Вайчунас_Анатолий_00070 Не умоляя о пощаде
?
Браузер не отработал – оглавление панели выбора страниц не загрузилось – попробуйте ИнтернетЭксплорер11 или ФайерФокс


Браузер не отработал – панель выбора страниц не загрузилась



Оглавление рассматриваемого

   Неосторожно жесток


Оглавление рассмотрения


Вайчунас Анатолий

Не умоляя о пощаде

Рассказ

Неосторожно жесток

Я мечтал о собственной рогатке потому, что не умел постоянно выпрашивать более старших обладателей такой замечательной пулялки, “разок стрельнуть” и потому, что непопадание в случайно намеченную цель, за один раз, лишь раздразнивало моё воображение.

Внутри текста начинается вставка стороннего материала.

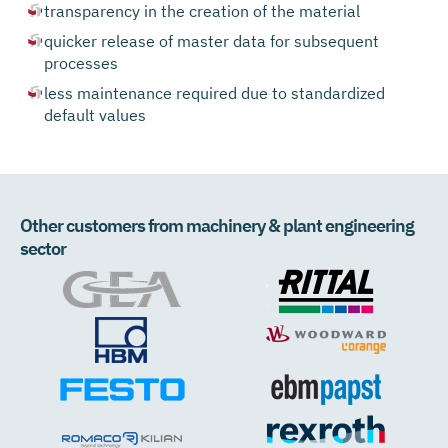
transparency in the creation of the material
quicker release of master data for subsequent
processes
less maintenance required due to standardized
default values
Other customers from machinery & plant engineering
sector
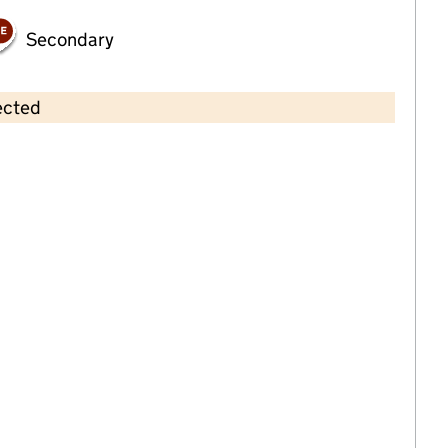
Secondary
ected
Contains OS data © Crown copyright and database rights 2026
×
The Little Learners Childcare
Childcare • Full day care •
Devon
Last inspection: 21 March 2024
Overall effectiveness
Good
Quality of education
Good
Behaviour and attitudes
Good
Personal development
Good
Leadership and management
Good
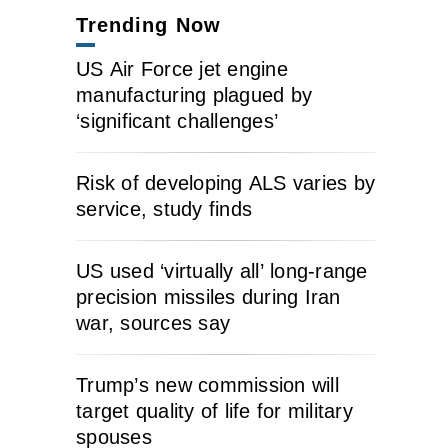
Trending Now
US Air Force jet engine
manufacturing plagued by
‘significant challenges’
Risk of developing ALS varies by
service, study finds
US used ‘virtually all’ long-range
precision missiles during Iran
war, sources say
Trump’s new commission will
target quality of life for military
spouses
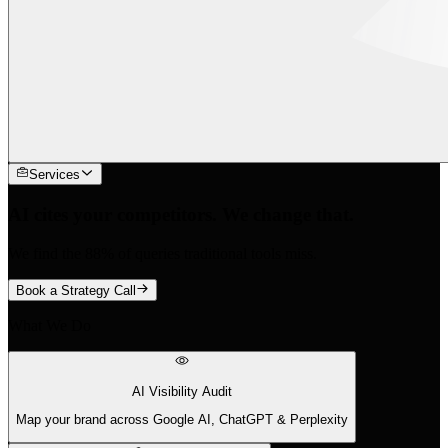
Services
AI cites your competitors. We change that.
We find the 88% of queries traditional tools miss.
Book a Strategy Call
What We Do
AI Visibility Audit
Map your brand across Google AI, ChatGPT & Perplexity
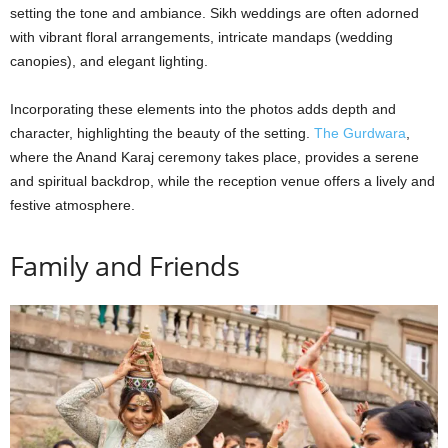
setting the tone and ambiance. Sikh weddings are often adorned
with vibrant floral arrangements, intricate mandaps (wedding
canopies), and elegant lighting.
Incorporating these elements into the photos adds depth and
character, highlighting the beauty of the setting.
The Gurdwara
,
where the Anand Karaj ceremony takes place, provides a serene
and spiritual backdrop, while the reception venue offers a lively and
festive atmosphere.
Family and Friends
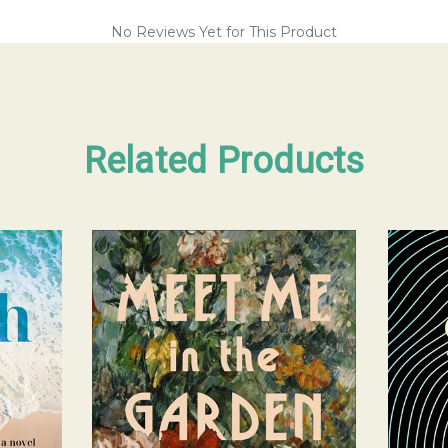
No Reviews Yet for This Product
Related Products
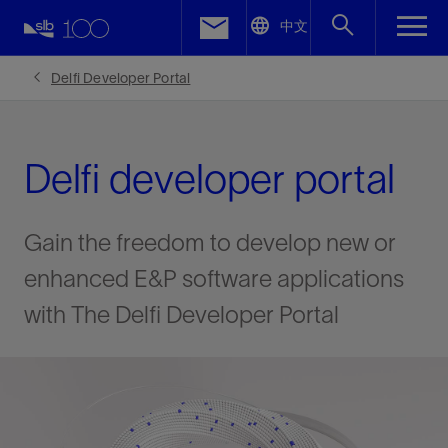
LinkedIn
中文
Facebook
Delfi Developer Portal
Email
Delfi developer portal
Gain the freedom to develop new or
enhanced E&P software applications
with The Delfi Developer Portal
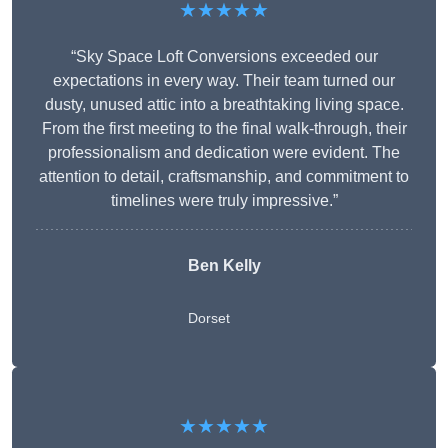
★★★★★
“Sky Space Loft Conversions exceeded our
expectations in every way. Their team turned our
dusty, unused attic into a breathtaking living space.
From the first meeting to the final walk-through, their
professionalism and dedication were evident. The
attention to detail, craftsmanship, and commitment to
timelines were truly impressive.”
Ben Kelly
Dorset
★★★★★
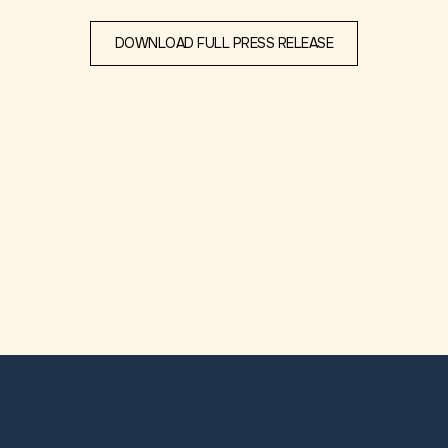
DOWNLOAD FULL PRESS RELEASE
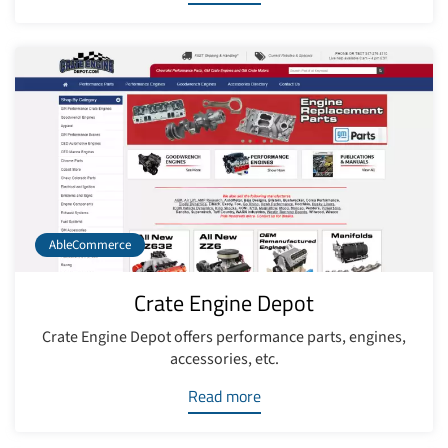
AbleCommerce
Crate Engine Depot
Crate Engine Depot offers performance parts, engines,
accessories, etc.
Read more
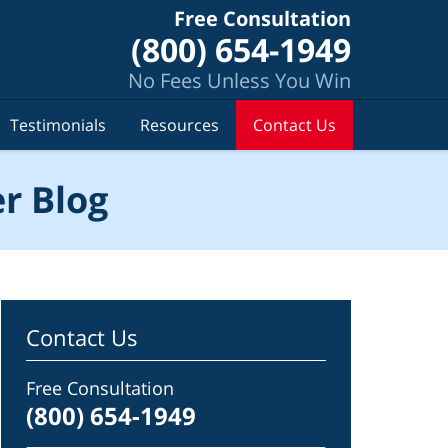
Free Consultation
(800) 654-1949
No Fees Unless You Win
Testimonials
Resources
Contact Us
r Blog
Contact Us
Free Consultation
(800) 654-1949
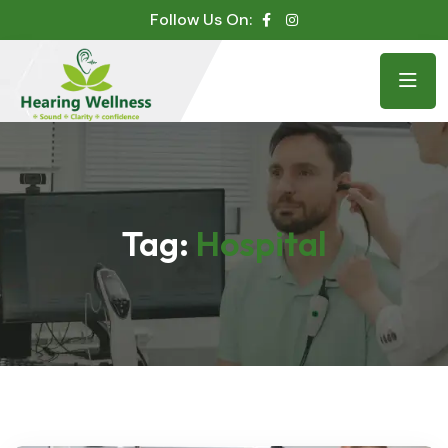
Follow Us On:
Tag:
Hospital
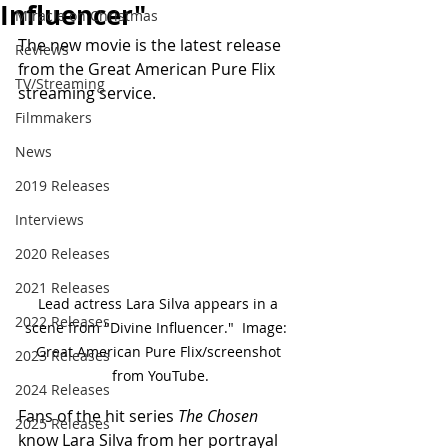
Influencer"
Miracle on Christmas
The new movie is the latest release 
Reviews
from the Great American Pure Flix 
TV/Streaming
streaming service.
Filmmakers
News
2019 Releases
Interviews
2020 Releases
2021 Releases
Lead actress Lara Silva appears in a 
2022 Releases
scene from "Divine Influencer."  Image:  
Great American Pure Flix/screenshot 
2023 Releases
from YouTube.
2024 Releases
Fans of the hit series 
The Chosen
2025 Releases
know Lara Silva from her portrayal 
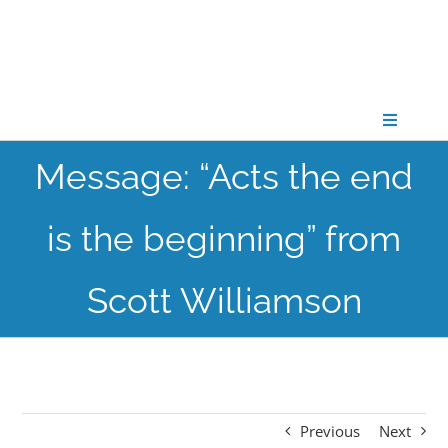
Skip
to
content
Toggle
Navigati
Message: “Acts the end
CONNECT
is the beginning” from
GATHER
Scott Williamson
GROW
PARTNER
Previous
Next
PRAY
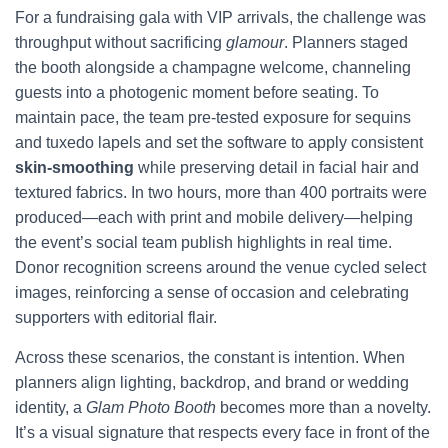
For a fundraising gala with VIP arrivals, the challenge was
throughput without sacrificing
glamour
. Planners staged
the booth alongside a champagne welcome, channeling
guests into a photogenic moment before seating. To
maintain pace, the team pre-tested exposure for sequins
and tuxedo lapels and set the software to apply consistent
skin-smoothing
while preserving detail in facial hair and
textured fabrics. In two hours, more than 400 portraits were
produced—each with print and mobile delivery—helping
the event’s social team publish highlights in real time.
Donor recognition screens around the venue cycled select
images, reinforcing a sense of occasion and celebrating
supporters with editorial flair.
Across these scenarios, the constant is intention. When
planners align lighting, backdrop, and brand or wedding
identity, a
Glam Photo Booth
becomes more than a novelty.
It’s a visual signature that respects every face in front of the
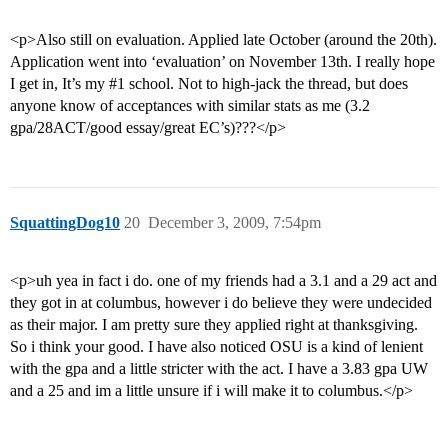
<p>Also still on evaluation. Applied late October (around the 20th).
Application went into ‘evaluation’ on November 13th. I really hope
I get in, It’s my
#1
school. Not to high-jack the thread, but does
anyone know of acceptances with similar stats as me (3.2
gpa/28ACT/good essay/great EC’s)???</p>
SquattingDog10
20
December 3, 2009, 7:54pm
<p>uh yea in fact i do. one of my friends had a 3.1 and a 29 act and
they got in at columbus, however i do believe they were undecided
as their major. I am pretty sure they applied right at thanksgiving.
So i think your good. I have also noticed OSU is a kind of lenient
with the gpa and a little stricter with the act. I have a 3.83 gpa UW
and a 25 and im a little unsure if i will make it to columbus.</p>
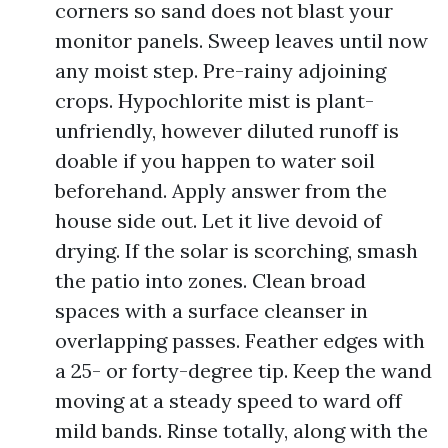
corners so sand does not blast your
monitor panels. Sweep leaves until now
any moist step. Pre-rainy adjoining
crops. Hypochlorite mist is plant-
unfriendly, however diluted runoff is
doable if you happen to water soil
beforehand. Apply answer from the
house side out. Let it live devoid of
drying. If the solar is scorching, smash
the patio into zones. Clean broad
spaces with a surface cleanser in
overlapping passes. Feather edges with
a 25- or forty-degree tip. Keep the wand
moving at a steady speed to ward off
mild bands. Rinse totally, along with the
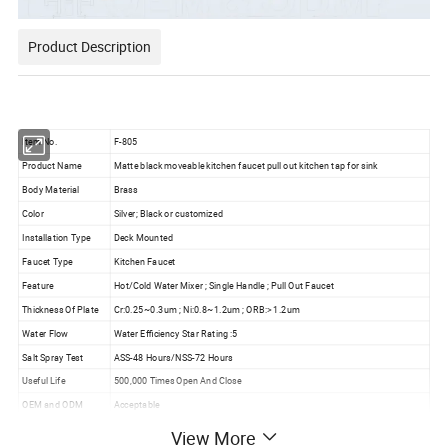
Product Description
Item No.
F-805
Product Name
Matte black moveable kitchen faucet pull out kitchen tap for sink
Body Material
Brass
Color
Silver; Black or customized
Installation Type
Deck Mounted
Faucet Type
Kitchen Faucet
Feature
Hot/Cold Water Mixer ; Single Handle ; Pull Out Faucet
Thickness Of Plate
Cr:0.25~0.3um ; Ni:0.8~1.2um ; ORB:> 1.2um
Water Flow
Water Efficiency Star Rating :5
Salt Spray Test
ASS-48 Hours/NSS-72 Hours
Useful Life
500,000 Times Open And Close
OEM and ODM
Acceptable
Warranty
5 Years Quality Guarantee
View More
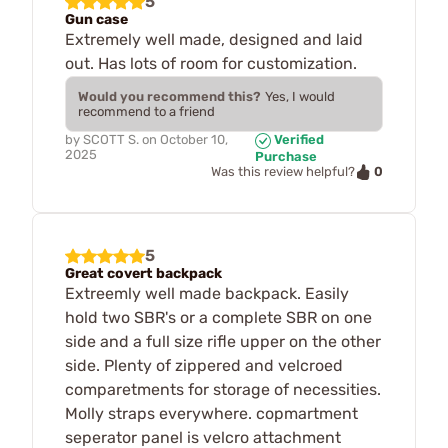
5
Gun case
Extremely well made, designed and laid
out. Has lots of room for customization.
Would you recommend this?
Yes, I would
recommend to a friend
by
SCOTT S.
on
October 10,
Verified
2025
Purchase
0
Was this review helpful?
5
Great covert backpack
Extreemly well made backpack. Easily
hold two SBR's or a complete SBR on one
side and a full size rifle upper on the other
side. Plenty of zippered and velcroed
comparetments for storage of necessities.
Molly straps everywhere. copmartment
seperator panel is velcro attachment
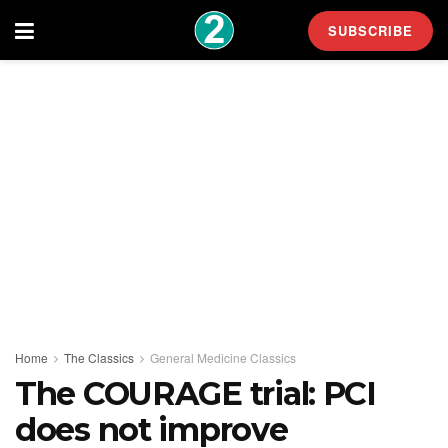
SUBSCRIBE
Home
The Classics
General Medicine Classics
The COURAGE trial: PCI
does not improve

И вот Вовка принёс кусок чёрной резины. Сперва он, загадочно улыбаясь, жестом привлёк внимание к топырчатости своего кармана и, когда все перестали двигаться и устремили с разных сторон взгляды в одну точку, на миг достигнув картины недвижной зачарованности, он торжествующе вытащил из кармана длинную резиновую ленту. Нас, при скромном достатке наших родителей, трудно было удивить многими привлекательными вещами, но тут мы, безрогаточные, были потрясены многообещающей близостью такой, малодоступной нам, вещи.

Вовка уклонился от наших жадных расспросов: откуда можно достать такую упругую длинную резину. Ему нравилось поддерживать впечатление превосходства сверстника, имеющего вход в жизнь чуть более зрелую, чем наша замкнутая жизнь пацанов-одногодков одного двора.

Нарезанных полосок хватило не всем, но я, конечно же, получил свой кусок от своего друга. Оказалось, что изготовление рогатки требовало непривычных ремесленных навыков, но я справился сам, следуя указаниям и показу, как это делается. Во мне возникло на столько сильное желание поскорее сделать свою рогатку, что я не стал смотреть от начала до конца, как это привычно делает мой многоопытный приятель. Но он оказался терпелив и безотказен.Тут же, откликаясь на мои вопросы и недоумения, указывал и показывал, как продолжить дальше. Скорее всего оттого, что превосходил нас в умении на столько, что ему было не жалко делиться какой-то толикой этого, чтобы быть в наших глазах умельцем.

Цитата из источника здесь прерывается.